Plenty more than football
You see, my memories and thoughts emanating from Memorial Stadium are different from yours.
Last Saturday's 50-49 overtime defeat of Purdue earned a permanent slot, but most of my noggin space has been taken from decades past. Youthful experiences are lasting, and my connections there as a teenage fan and student weaved into my media coverage ... amounting to nearly 80 of the stadium's 100 years.
And during those decades, we've watched as the stadium has been receptive to everything from Farm Aid (80,000 attended on Sept. 22, 1985) to graduation ceremonies, from NCAA Track and Field championships in 1977 and 1979 to a "bubble" coverage for the Chicago Bears and the Illini in 1985.
The Bears played 10 games there in 2002 while renovations were ongoing at Soldier Field, and the UI's new indoor facility ultimately made the off-season tarp unnecessary in 2000.
Improvements are forever ongoing. Grange Grove supplanted old tennis courts. Statues on both sides are spectacular. We are now accustomed to a massive scoreboard, and witnessed the $121 million "Illinois Renaissance" bringing west-side sky boxes and 5,000 seats on the north end. In just the last three years alone, athletic director Josh Whitman spent $10 million for east-side improvements.
Plenty of memories yet to come
And just think, it all started with Red Grange. No, not on that famous day in 1924 that we're celebrating Saturday. The stadium actually opened a year earlier when he was a sophomore, drawing over 61,000 fans as the Illini sloshed through a rain-splattered field to blank Chicago, 7-0.
Field conditions remained a concern for 50 years. It was always chewed up by November.
No more. No more mowing and annual reseeding. New, porous AstroTurf replaced the 11-year-old version in 1985. Further replacement was required when vandals burned it.
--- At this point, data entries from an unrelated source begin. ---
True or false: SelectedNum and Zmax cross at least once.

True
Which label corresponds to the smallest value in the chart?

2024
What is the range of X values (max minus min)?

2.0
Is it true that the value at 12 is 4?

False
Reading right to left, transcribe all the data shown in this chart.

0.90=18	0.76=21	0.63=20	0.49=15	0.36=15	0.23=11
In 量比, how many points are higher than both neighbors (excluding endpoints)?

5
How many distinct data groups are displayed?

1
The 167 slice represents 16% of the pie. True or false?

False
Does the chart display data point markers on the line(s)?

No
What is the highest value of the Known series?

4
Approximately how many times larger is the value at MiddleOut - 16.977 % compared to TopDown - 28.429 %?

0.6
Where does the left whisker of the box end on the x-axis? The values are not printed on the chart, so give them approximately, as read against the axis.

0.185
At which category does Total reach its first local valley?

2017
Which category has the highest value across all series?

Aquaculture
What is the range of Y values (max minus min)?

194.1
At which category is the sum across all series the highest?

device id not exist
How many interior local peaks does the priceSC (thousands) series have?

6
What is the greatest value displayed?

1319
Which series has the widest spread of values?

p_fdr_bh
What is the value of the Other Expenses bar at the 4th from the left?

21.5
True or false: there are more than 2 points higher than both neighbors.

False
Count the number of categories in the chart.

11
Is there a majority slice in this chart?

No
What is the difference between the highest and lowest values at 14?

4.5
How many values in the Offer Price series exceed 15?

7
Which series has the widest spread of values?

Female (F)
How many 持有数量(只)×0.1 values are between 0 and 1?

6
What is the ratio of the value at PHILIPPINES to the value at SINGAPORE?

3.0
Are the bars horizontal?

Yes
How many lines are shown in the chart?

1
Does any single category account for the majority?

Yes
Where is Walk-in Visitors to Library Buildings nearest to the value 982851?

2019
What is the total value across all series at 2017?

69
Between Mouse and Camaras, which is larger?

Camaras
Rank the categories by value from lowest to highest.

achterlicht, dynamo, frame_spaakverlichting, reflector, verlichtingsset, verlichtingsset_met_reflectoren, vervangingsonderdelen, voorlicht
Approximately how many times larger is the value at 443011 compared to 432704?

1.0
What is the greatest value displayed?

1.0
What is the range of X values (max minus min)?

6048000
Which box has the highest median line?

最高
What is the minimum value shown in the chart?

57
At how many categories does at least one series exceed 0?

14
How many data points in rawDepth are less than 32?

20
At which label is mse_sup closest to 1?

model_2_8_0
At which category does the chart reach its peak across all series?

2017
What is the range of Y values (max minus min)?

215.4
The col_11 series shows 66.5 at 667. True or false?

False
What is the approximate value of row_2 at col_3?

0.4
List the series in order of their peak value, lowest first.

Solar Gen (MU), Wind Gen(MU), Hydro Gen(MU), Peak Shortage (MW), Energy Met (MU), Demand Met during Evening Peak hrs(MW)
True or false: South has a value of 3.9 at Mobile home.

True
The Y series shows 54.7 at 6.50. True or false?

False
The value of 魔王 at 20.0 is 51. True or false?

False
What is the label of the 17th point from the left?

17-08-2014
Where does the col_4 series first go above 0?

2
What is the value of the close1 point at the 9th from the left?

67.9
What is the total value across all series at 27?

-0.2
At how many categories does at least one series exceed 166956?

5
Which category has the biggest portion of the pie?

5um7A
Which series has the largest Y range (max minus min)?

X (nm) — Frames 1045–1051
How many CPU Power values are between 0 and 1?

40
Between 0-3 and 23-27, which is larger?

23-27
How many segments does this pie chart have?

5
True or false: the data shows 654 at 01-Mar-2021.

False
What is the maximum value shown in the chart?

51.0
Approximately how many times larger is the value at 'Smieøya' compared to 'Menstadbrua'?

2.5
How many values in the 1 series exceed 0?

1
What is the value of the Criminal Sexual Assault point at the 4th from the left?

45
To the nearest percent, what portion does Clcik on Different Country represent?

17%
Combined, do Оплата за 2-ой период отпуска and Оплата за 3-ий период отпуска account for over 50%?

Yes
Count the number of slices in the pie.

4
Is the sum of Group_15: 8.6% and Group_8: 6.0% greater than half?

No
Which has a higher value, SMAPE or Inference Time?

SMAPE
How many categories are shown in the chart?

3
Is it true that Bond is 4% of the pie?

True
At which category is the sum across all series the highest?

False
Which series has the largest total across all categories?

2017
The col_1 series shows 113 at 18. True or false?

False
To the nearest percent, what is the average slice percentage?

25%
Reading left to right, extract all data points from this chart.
Astro-Play was introduced in 2001, and now we have the Field Turf Vertex Prime system.
Along the way, balcony movement frightened fans in the east upper deck and required an $18 million overhaul to stiffen underpinnings in 1992. The small press box, enlarged in the late 1960s, was enhanced a second time in conjunction with the major addition of colonnades and suites finished in 2008 as the "Illinois Renaissance."
The West Great Hall, where we held freshman basketball practices in the 1950s, and where Bill Kroll conducted Illini weight training as late as the mid-'80s, has taken on an entirely new look.
These changes and more. So many memories. And more to come.